Revolution im Reisegeschäft: TPS stellt auf Kalenderjahr um!
Heute ist der 26.06.2026, und es gibt spannende Neuigkeiten aus der Welt der Travel Professionals Switzerland (TPS). Die Genossenschaft, die mittlerweile rund 205 Mitglieder zählt, hat beschlossen, ihr Geschäftsjahr auf das Kalenderjahr umzustellen. Das bedeutet konkret, dass das laufende Geschäftsjahr einmalig um sechs Monate verlängert wird – von 12 auf 18 Monate. Ein Schritt, der nicht nur den Mitgliedern, sondern auch der gesamten Branche zugutekommen dürfte.
Geschäftsführer Thomas Althaus erklärt, dass diese Umstellung eine Vereinfachung der Verrechnung von Leistungen und Gutschriften mit sich bringt. Das klingt doch nach einer guten Nachricht, oder? Die zusätzlichen Monate bis zum 31. Dezember 2026 dienen der sorgfältigen Vorbereitung und Migration auf ein neues Buchhaltungssystem, das ab dem 1. Januar 2027 in Kraft treten wird. Ziemlich clever, um einen reibungslosen Übergang zu gewährleisten.
Generalversammlung verschoben
Ein weiterer wichtiger Punkt: Die ordentliche Generalversammlung, die ursprünglich für September 2026 geplant war, entfällt. Stattdessen wird die nächste Generalversammlung am 12. und 13. März 2027 in St. Gallen stattfinden. Hier wird dann der vollständige Geschäftsbericht für das verlängerte Geschäftsjahr (01.07.2025 – 31.12.2026) präsentiert. Das ist zwar eine kleine Enttäuschung für all jene, die sich auf die Versammlung gefreut haben, aber die Umstellung ist schließlich für alle von Bedeutung.

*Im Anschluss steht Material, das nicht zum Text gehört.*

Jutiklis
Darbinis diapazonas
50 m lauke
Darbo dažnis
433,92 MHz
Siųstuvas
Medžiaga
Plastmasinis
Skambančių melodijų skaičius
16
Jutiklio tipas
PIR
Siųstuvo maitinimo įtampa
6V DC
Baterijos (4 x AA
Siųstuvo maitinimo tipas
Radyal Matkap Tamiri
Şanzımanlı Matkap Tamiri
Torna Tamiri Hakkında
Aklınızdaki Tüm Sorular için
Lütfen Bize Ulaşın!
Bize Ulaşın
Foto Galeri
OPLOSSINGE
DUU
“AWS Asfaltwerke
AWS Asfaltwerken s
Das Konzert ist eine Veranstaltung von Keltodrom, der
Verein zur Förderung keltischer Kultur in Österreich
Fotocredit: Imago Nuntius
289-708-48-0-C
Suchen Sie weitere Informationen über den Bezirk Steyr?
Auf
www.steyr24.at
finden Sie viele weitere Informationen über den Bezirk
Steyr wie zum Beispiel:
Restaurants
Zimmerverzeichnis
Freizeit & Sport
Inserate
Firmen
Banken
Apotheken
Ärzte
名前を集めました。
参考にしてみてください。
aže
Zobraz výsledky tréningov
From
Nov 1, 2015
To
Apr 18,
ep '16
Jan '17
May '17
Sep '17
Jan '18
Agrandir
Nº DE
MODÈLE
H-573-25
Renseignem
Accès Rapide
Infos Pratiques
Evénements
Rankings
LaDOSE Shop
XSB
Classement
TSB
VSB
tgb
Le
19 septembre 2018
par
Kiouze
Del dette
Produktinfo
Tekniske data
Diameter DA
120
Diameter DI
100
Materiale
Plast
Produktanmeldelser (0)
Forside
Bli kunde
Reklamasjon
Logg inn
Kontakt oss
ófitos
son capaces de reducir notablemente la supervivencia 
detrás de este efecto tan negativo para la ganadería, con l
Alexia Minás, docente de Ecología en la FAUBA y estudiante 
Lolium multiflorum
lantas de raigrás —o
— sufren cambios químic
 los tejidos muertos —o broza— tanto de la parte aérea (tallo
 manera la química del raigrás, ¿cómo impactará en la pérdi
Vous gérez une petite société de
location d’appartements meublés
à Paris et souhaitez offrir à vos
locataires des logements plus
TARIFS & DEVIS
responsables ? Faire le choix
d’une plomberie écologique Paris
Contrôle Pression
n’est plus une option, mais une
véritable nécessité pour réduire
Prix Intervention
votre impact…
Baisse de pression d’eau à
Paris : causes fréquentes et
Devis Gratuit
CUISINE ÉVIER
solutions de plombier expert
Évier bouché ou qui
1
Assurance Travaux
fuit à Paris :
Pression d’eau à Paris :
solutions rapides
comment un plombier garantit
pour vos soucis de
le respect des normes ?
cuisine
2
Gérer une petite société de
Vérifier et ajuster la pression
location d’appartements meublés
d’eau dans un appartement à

Für die zweite Hälfte des verlängerten Geschäftsjahres müssen die Mitglieder einen Halbjahresbeitrag von CHF 645.- entrichten. Sicherlich eine überschaubare Summe, wenn man bedenkt, dass die TPS damit auf die Bedürfnisse ihrer Mitglieder eingeht. So bleibt man auf dem aktuellen Stand der Dinge und kann die Herausforderungen und Chancen der Reisebranche bestmöglich angehen.
Trends in der Reisebranche 2024
<pDoch was bedeutet das alles im größeren Kontext? Ein Blick in die Zukunft zeigt, dass die Reisebranche 2024 mit solidem Wachstum rechnet. Unternehmen profitieren von steigenden Einnahmen, aber gleichzeitig stehen sie vor neuen Herausforderungen. Laut einer umfassenden Analyse von Skift Research sind drei zentrale Trends zu beobachten. Einer davon ist der Aufwind der Erlebnisreisen – immer mehr Menschen investieren in unvergessliche Erlebnisse anstatt in materielle Güter. Da will man als Anbieter natürlich nicht hintenanstehen und sollte individuelle Erlebnisse anbieten.
Ein weiterer Trend ist die Rolle sozialer Medien. Immer mehr Reisende buchen direkt über Plattformen wie Instagram und Facebook. Das bedeutet, dass Anbieter sich Gedanken darüber machen müssen, wie sie ihre Angebote auf diesen Kanälen präsentieren. Und dann wäre da noch das Thema Treueprogramme. Traditionelle Markenloyalität verliert an Bedeutung, besonders bei der jüngeren Generation. Das zwingt die Unternehmen dazu, ihre Programme flexibler und attraktiver zu gestalten.
Insgesamt zeigt sich also, dass Flexibilität und Innovation in der Reisebranche entscheidend sind, um im Jahr 2024 bestehen zu können. Die TPS ist mit ihren neuen Maßnahmen auf einem vielversprechenden Weg, um den Anforderungen der Zeit gerecht zu werden. Wir sind gespannt, wie sich die Dinge entwickeln und welche neuen Möglichkeiten sich für die gesamte Branche auftun.